During her time client-side, Nicole Miranda saw first-hand the drawbacks of a disparate agency roster. While the desire to have the best people in every discipline working for your business is understandable, it usually means more work. So what’s the alternative?
When I started my career, all agencies were full service. I was working at Leo Burnett on St Kilda Road and we had all the traditional areas of the business under one roof: media, production and creative strategy. And most of our clients were full service. That’s just the way it was.
The whole notion of decentralising and moving media out was quite controversial and we didn’t know what that was going to be like.
In the years that followed, I worked at all sorts of agencies from specialised agencies that had agile ways of working to agencies where I was looking after what we called a ‘satellite office’ servicing a bunch of retail clients by bringing together people from data, analytics, creative, strategy and media.
Then I moved client-side and gained an entirely different understanding of the drawbacks and benefits of different agency models.
As any time-poor marketer will tell you, there are so many things that you’re juggling. If you’ve got multiple agency relationships, you’ve got to brief the same thing multiple times and you’re going to miss pieces of information along the way.
If you’re briefing three agencies, you might brief them all then ask them to go away and come back with an integrated response. When they do, it’s literally three different decks stitched together.
It makes having a single point of contact with one agency incredibly attractive.

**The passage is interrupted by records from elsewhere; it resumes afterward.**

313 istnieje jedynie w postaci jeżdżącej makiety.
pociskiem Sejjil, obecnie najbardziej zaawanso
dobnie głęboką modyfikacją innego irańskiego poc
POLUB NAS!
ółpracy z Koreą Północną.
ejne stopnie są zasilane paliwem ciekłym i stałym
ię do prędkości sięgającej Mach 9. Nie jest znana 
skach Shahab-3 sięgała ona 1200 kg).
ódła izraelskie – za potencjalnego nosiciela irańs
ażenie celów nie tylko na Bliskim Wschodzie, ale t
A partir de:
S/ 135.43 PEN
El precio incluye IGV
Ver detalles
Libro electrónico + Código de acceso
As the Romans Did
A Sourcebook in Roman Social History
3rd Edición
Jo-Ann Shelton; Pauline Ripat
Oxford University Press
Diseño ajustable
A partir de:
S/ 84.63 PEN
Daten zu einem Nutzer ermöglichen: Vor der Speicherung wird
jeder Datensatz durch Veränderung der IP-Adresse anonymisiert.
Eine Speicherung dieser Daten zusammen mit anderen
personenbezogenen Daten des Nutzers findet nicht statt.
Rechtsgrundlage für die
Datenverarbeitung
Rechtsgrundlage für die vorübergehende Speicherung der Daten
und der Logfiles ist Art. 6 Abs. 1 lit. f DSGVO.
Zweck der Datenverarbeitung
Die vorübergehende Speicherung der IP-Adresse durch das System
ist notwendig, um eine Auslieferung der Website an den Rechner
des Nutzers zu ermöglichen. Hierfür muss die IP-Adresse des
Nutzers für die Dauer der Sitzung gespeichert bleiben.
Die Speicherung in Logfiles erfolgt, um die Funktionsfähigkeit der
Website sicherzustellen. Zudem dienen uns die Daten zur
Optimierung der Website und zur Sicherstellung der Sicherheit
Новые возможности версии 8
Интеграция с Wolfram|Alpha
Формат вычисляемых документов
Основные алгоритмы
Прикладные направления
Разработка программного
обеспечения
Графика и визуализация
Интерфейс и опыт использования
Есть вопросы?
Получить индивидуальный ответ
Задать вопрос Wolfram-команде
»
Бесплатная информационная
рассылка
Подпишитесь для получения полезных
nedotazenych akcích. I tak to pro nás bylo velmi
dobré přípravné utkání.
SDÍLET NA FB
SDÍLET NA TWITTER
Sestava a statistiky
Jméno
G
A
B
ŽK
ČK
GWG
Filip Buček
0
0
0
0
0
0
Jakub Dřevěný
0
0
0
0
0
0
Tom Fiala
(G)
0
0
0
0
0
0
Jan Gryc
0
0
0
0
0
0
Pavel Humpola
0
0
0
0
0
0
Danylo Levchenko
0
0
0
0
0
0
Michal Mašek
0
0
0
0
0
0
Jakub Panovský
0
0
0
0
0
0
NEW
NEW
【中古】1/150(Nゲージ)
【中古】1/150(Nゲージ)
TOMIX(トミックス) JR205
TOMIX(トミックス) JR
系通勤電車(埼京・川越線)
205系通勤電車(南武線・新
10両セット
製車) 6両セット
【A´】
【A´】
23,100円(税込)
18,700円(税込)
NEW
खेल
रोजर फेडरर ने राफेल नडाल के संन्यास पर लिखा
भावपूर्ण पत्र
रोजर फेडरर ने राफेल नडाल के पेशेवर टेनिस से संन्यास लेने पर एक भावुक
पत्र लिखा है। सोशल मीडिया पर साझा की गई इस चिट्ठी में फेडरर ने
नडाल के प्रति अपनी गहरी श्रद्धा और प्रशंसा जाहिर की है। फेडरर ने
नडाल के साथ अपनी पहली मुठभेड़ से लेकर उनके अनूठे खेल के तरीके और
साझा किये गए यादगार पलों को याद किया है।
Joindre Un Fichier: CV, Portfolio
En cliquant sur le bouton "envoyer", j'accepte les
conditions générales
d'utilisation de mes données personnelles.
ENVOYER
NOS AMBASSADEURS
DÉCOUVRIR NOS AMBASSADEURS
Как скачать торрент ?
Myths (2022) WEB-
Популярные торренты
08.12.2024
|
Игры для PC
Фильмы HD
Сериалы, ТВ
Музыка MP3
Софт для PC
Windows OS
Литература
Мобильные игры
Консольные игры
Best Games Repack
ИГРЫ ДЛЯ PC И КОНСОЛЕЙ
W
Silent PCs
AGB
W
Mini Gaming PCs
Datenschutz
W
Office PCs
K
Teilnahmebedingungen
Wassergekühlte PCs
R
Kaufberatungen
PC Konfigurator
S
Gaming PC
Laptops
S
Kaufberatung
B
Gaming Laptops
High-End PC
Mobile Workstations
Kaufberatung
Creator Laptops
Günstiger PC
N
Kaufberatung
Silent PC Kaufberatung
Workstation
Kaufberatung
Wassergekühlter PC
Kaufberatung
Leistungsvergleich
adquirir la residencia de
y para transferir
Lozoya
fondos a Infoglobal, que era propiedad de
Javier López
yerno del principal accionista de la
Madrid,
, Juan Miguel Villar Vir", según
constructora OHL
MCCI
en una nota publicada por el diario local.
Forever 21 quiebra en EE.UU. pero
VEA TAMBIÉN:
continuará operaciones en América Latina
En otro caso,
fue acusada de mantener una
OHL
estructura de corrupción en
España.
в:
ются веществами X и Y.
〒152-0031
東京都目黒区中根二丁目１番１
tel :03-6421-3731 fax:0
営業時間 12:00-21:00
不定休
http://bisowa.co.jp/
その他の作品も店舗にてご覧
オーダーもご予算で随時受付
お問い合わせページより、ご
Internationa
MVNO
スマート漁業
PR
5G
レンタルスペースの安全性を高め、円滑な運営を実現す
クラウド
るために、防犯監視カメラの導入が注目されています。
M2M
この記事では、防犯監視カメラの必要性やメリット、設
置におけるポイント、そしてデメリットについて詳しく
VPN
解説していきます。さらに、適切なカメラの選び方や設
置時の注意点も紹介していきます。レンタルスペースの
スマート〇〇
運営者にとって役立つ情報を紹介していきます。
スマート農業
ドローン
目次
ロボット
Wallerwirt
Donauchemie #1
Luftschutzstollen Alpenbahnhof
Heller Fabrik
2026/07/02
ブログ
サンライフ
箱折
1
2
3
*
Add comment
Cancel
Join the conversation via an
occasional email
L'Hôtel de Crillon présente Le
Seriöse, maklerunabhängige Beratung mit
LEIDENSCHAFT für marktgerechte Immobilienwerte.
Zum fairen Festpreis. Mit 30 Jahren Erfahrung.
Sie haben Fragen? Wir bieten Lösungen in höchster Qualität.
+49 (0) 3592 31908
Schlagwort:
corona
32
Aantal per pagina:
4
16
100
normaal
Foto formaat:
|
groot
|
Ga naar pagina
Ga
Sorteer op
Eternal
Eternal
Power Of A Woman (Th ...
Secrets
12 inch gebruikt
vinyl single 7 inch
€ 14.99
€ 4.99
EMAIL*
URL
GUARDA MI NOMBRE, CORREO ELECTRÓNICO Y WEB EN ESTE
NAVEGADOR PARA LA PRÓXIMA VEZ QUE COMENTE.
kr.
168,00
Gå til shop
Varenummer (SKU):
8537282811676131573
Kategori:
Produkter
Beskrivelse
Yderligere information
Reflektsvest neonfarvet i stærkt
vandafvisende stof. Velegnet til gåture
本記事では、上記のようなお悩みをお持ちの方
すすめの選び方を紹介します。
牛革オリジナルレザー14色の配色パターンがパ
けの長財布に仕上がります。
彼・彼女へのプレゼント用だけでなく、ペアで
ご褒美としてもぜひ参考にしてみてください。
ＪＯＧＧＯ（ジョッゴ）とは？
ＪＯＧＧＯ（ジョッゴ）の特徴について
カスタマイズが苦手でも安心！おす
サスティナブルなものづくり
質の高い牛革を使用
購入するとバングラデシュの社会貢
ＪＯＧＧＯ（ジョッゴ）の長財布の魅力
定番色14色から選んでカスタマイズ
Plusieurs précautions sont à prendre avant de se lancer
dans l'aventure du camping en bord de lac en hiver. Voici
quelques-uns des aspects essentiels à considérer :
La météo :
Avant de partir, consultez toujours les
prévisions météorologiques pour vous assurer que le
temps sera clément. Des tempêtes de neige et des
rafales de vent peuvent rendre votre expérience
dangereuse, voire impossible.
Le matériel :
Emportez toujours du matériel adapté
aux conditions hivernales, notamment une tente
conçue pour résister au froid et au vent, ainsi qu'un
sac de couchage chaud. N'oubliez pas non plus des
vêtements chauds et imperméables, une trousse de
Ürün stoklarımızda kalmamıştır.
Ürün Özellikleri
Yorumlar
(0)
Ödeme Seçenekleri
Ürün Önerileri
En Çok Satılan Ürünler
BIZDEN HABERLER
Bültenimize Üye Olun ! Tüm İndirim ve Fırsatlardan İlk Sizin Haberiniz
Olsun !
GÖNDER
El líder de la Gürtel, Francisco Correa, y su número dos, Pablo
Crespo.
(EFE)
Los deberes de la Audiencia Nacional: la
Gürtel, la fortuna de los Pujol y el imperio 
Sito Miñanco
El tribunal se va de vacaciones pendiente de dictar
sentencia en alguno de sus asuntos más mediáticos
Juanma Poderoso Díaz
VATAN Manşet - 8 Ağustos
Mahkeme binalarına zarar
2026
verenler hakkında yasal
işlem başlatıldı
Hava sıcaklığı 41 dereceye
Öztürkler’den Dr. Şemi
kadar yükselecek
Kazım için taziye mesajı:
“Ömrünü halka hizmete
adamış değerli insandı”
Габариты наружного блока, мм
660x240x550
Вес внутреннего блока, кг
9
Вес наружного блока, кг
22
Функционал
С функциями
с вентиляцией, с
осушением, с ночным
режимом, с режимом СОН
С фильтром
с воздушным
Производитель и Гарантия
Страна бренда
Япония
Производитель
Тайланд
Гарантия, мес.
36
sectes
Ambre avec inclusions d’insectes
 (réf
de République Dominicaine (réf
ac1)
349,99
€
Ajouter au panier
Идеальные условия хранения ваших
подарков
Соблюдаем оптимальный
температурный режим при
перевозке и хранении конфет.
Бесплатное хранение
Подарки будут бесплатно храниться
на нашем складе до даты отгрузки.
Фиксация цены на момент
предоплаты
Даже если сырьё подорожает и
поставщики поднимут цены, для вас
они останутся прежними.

Having seen both sides, I’m surprised there are still so many marketers yet to consolidate their agency roster and instead go with a full-service agency that does it all.
I understand there are concerns holding marketers back. One of the biggest is the fear of not getting the absolute best in each discipline.
There’s a belief that to get the best results, you need a series of specialised agencies. But that’s false. And it becomes irrelevant when you see an agency that can thread together thinking across multiple disciplines. This trumps having the single best digital, media and creative agencies working for you because it saves you time and it’s so much more effective. Once you experience it, you won’t want to go back.
During my time at Coles Liquorland, we went out to pitch and had a number of big-name agencies competing for the business.
Ultimately, we chose a smaller full-service agency. The agency stood apart from the others because the thinking was so clearly threaded through in what they presented. The pitch started with the customer problem overlaid with the business problem. The solution was seamlessly integrated right through to the execution. I was so impressed, I’ve since joined the agency in question.
You’d think most agencies would get this right, but unfortunately, there can be a disconnect. And what that boils down to, in my opinion, is the lack of integration that comes from having everyone working together.
Of course, getting the people you need in the same room is just the first step. Many agencies have tried to go down the full-service path and stopped once they did that. The sweet spot is to have media, digital, and data people working together so closely, when you walk into the agency, you can’t tell who does what.
To deliver on all this, you need people with a skill set that includes thinking about other people’s roles. It takes empathy and a 360-degree view of the agency and the client’s business.
Another important piece of the puzzle is having everything sitting under the one P&L. In many agencies, every department is working to their own budget and that can often result in turf wars. You don’t want your agency making recommendations based on which budget or department needs topping up that month. You want them to offer up suggestions tailored for your business, not their needs.
And one final caveat for agencies. It is absolutely critical to understand the client’s business in order to provide or recommend the best service model. It’s not a case of one size fits all.
Having now had the experience of working with and working for a full-service agency, my advice to marketers is to make the switch. I don’t regret it and neither will you.